Doctors 'risking email privacy breaches'
As the email whizzes off into the ether, dread strikes. It's gone to the wrong person.
Normally, the worst that can happen is a little embarrassment.
But a medical advice body is warning that while trying to use modern technology to contact patients, doctors are sometimes revealing confidential information.
The Medical Defence Union, which counts more than 50% of UK hospital doctors and GPs as members, says it is being contacted by medics worried about how to put right such data breaches.
In one case a practice sent patients an email reminder for a flu vaccination clinic, but mistakenly pasted the email addresses into the "To" rather than the "Bcc" - blind copies - box.
A patient complained that a friend, who had also received the email, had asked her why she was on the list.
She was being offered the jab because she had cancer - but she had not wanted her friend to know.
Most mix-ups occur when senders inadvertently use the To or Cc boxes instead of Bcc, allowing all recipients to see the names and email addresses of everyone on the list.
The MDU is issuing advice to doctors about how to send out group emails, and what to do if it goes wrong.
Its author, Dr Carol Chu, MDU medico-legal adviser, said the organisation had received a significant number of requests for advice from members.
"These are breaches of confidence.

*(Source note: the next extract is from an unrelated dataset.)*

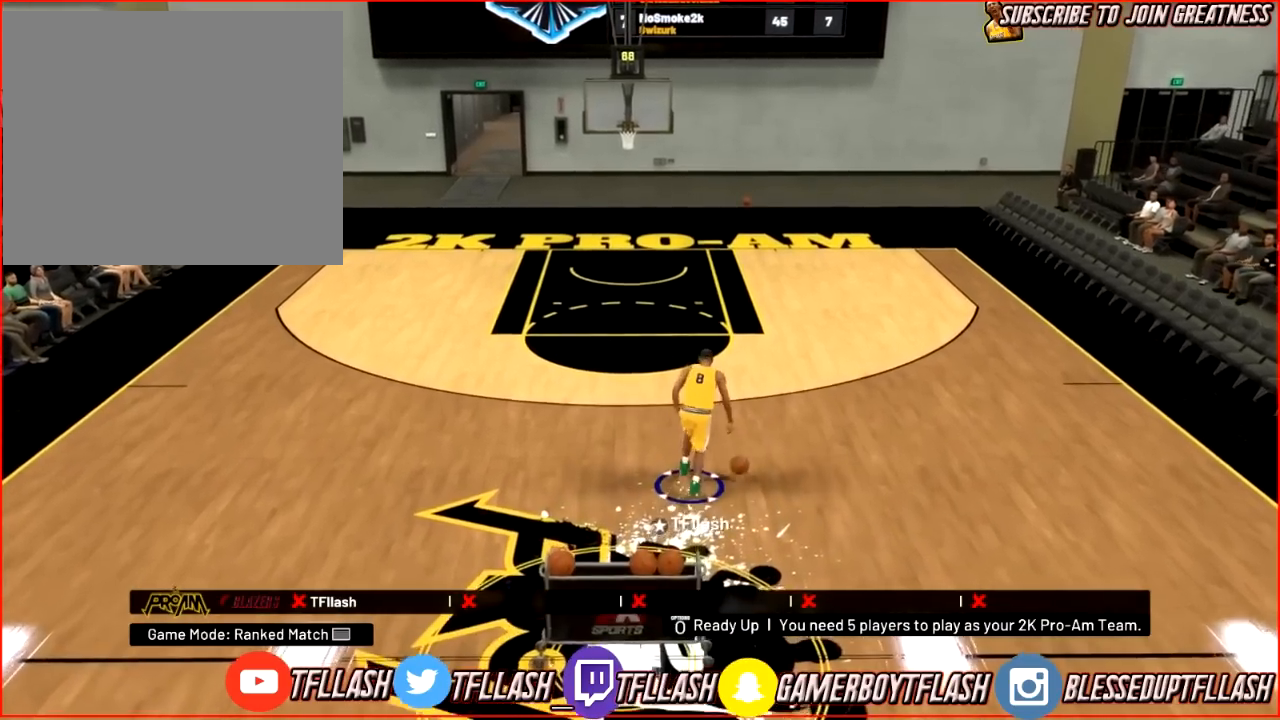
{"buttons": [], "left_stick": "right", "right_stick": "center", "events": [[100, "left_stick", "right"]]}
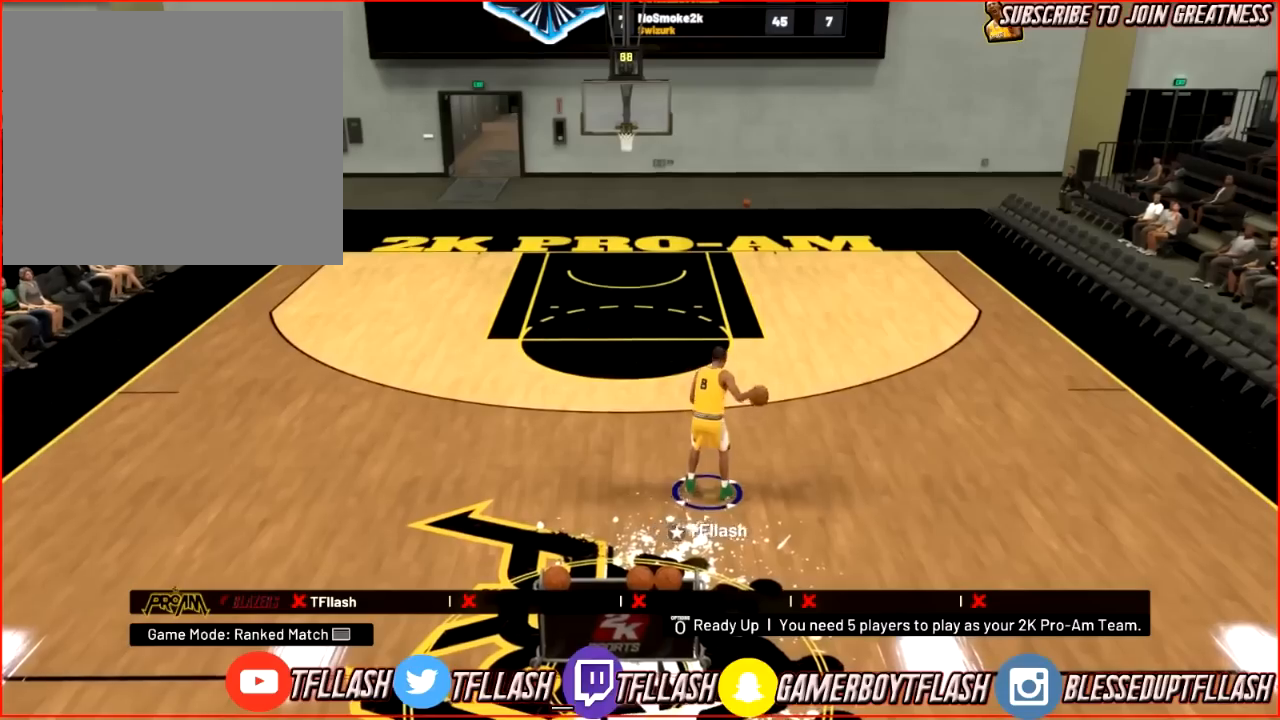
{"buttons": [], "left_stick": "right", "right_stick": "center", "events": []}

It shows those in the email group that other individuals are part of that practice, and part of that particular group.
"And, while you may not be directly releasing clinical information, it can be possible for people to make assumptions, especially in small communities.
"For example, on a flu jab reminder list, you may be on there because you are immunosuppressed, because you have cancer or HIV - or other reasons you don't want people to know about."
She said practices also used email to contact groups of people with particular conditions, such as diabetes or heart disease.
"If a mistake is made in an email to a group of patients about a particular treatment or service, such as an asthma, immunisation or diabetes clinic, doctors run the risk of a triple breach of confidence - by revealing the patient's email address; that the person is a patient; and that they are likely to have a condition that might benefit from the service being offered."
Dr Chu added: "Electronic communication can bring a wealth of benefits to doctors and to patients, however it is not without risks."
Doctors are at risk of being in breach of both the Data Protection Act 1998 and the Privacy and Electronic Communications regulations 2003 - and the Information Commissioner would have to be informed.
A spokesman for the Information Commissioner's office said GP practices, like hospital trusts and local councils had a responsibility to take care of the data they hold.
He added: "Bcc and group emails are a concern. If we find a breach related to Bcc, and particularly if that's caused damage or distress, we would take enforcement action."
Katherine Murphy, chief executive at the Patients Association, said it had received complaints from patients about their GPs' use of texts or emails.
She added: "Whilst we fully recognise that the NHS needs to embrace technology, we do not want to see patient confidentiality compromised as a result.
"Every GP practice has a duty to ensure that this does not occur."